> [TASK ITEM]
Every record below should be printed exactly, except for the pictures.

[RECORDS SUPPLIED — start]

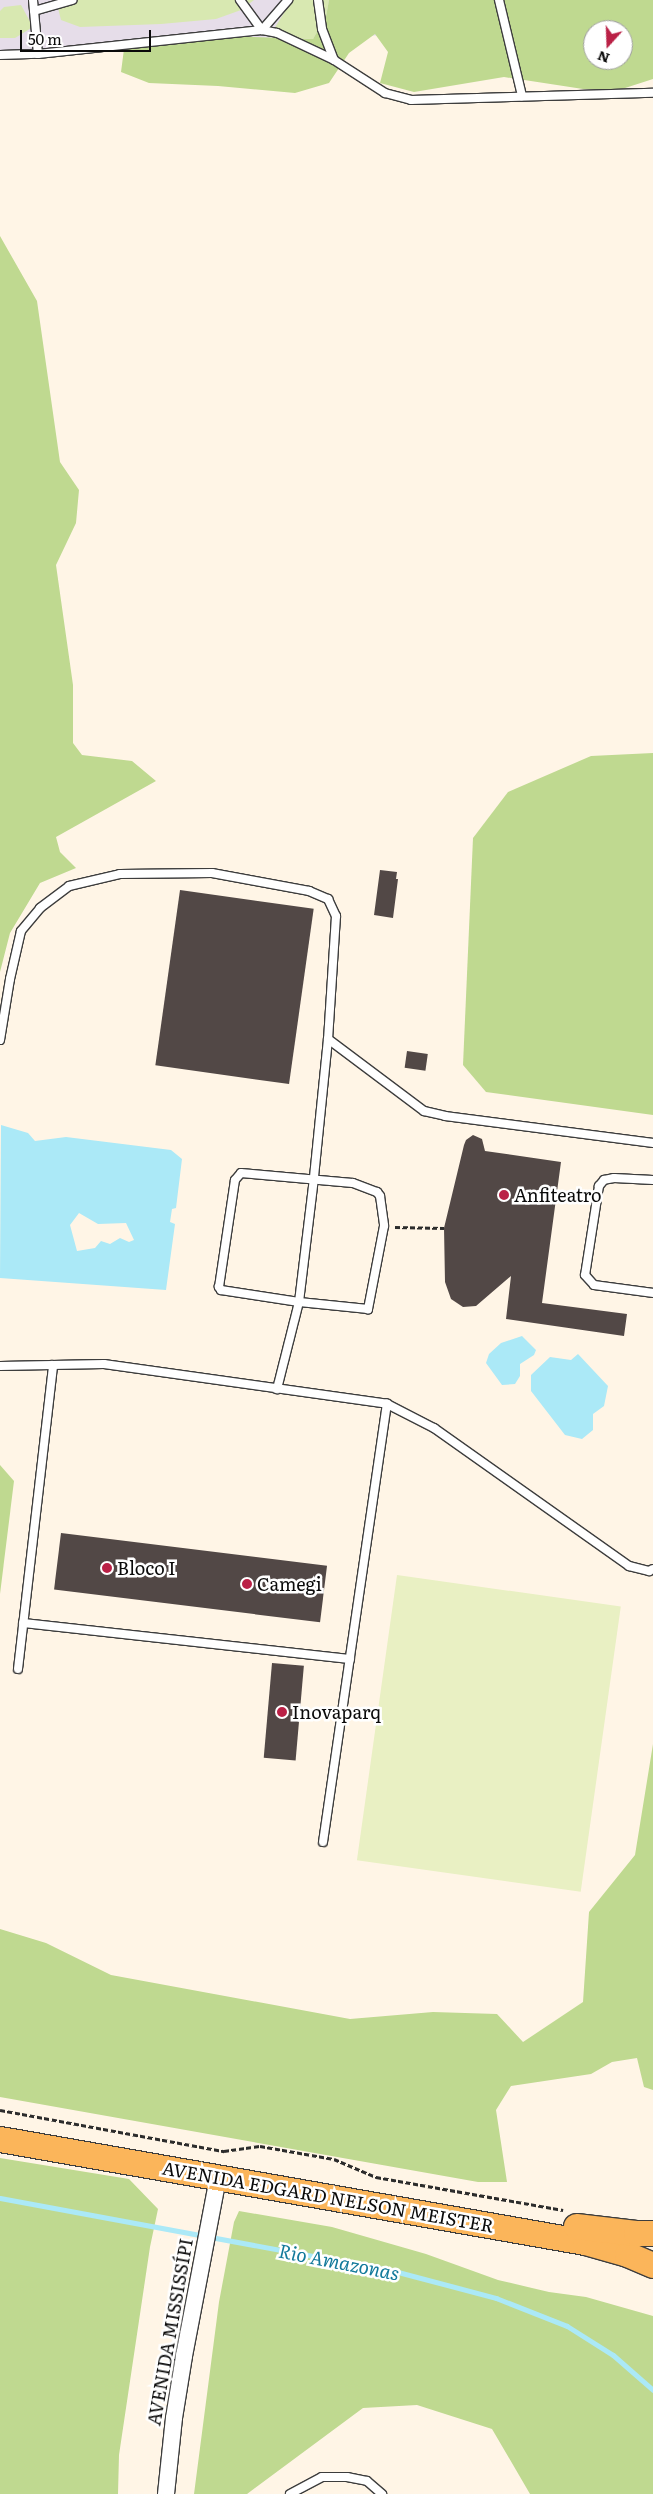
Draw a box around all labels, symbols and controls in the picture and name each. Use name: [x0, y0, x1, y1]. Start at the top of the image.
scale bar: [22, 20, 154, 52]
north arrow: [583, 20, 633, 70]
text: 50 m: [28, 27, 62, 50]
text: N: [594, 47, 612, 70]
place label: Anfiteatro: [514, 1184, 602, 1206]
marker: Anfiteatro: [498, 1189, 510, 1201]
place label: Bloco I: [117, 1557, 176, 1579]
marker: Bloco I: [101, 1562, 113, 1574]
place label: Camegi: [257, 1573, 322, 1595]
marker: Camegi: [241, 1578, 253, 1590]
place label: Inovaparq: [292, 1701, 381, 1723]
marker: Inovaparq: [276, 1706, 288, 1718]
street label: AVENIDA EDGARD NELSON MEISTER: [160, 2157, 496, 2237]
street label: AVENIDA MISSISSÍPI: [143, 2237, 197, 2427]
water label: Rio Amazonas: [277, 2239, 401, 2285]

[RECORDS SUPPLIED — finish]

> [OUTPUT FOR THIS EXERCISE]
Draw a box around all labels, symbols and controls in the picture and name each. Use name: [x0, y0, x1, y1]. Start at the top of the image.
scale bar: [22, 20, 154, 52]
north arrow: [583, 20, 633, 70]
text: 50 m: [28, 27, 62, 50]
text: N: [594, 47, 612, 70]
place label: Anfiteatro: [514, 1184, 602, 1206]
marker: Anfiteatro: [498, 1189, 510, 1201]
place label: Bloco I: [117, 1557, 176, 1579]
marker: Bloco I: [101, 1562, 113, 1574]
place label: Camegi: [257, 1573, 322, 1595]
marker: Camegi: [241, 1578, 253, 1590]
place label: Inovaparq: [292, 1701, 381, 1723]
marker: Inovaparq: [276, 1706, 288, 1718]
street label: AVENIDA EDGARD NELSON MEISTER: [160, 2157, 496, 2237]
street label: AVENIDA MISSISSÍPI: [143, 2237, 197, 2427]
water label: Rio Amazonas: [277, 2239, 401, 2285]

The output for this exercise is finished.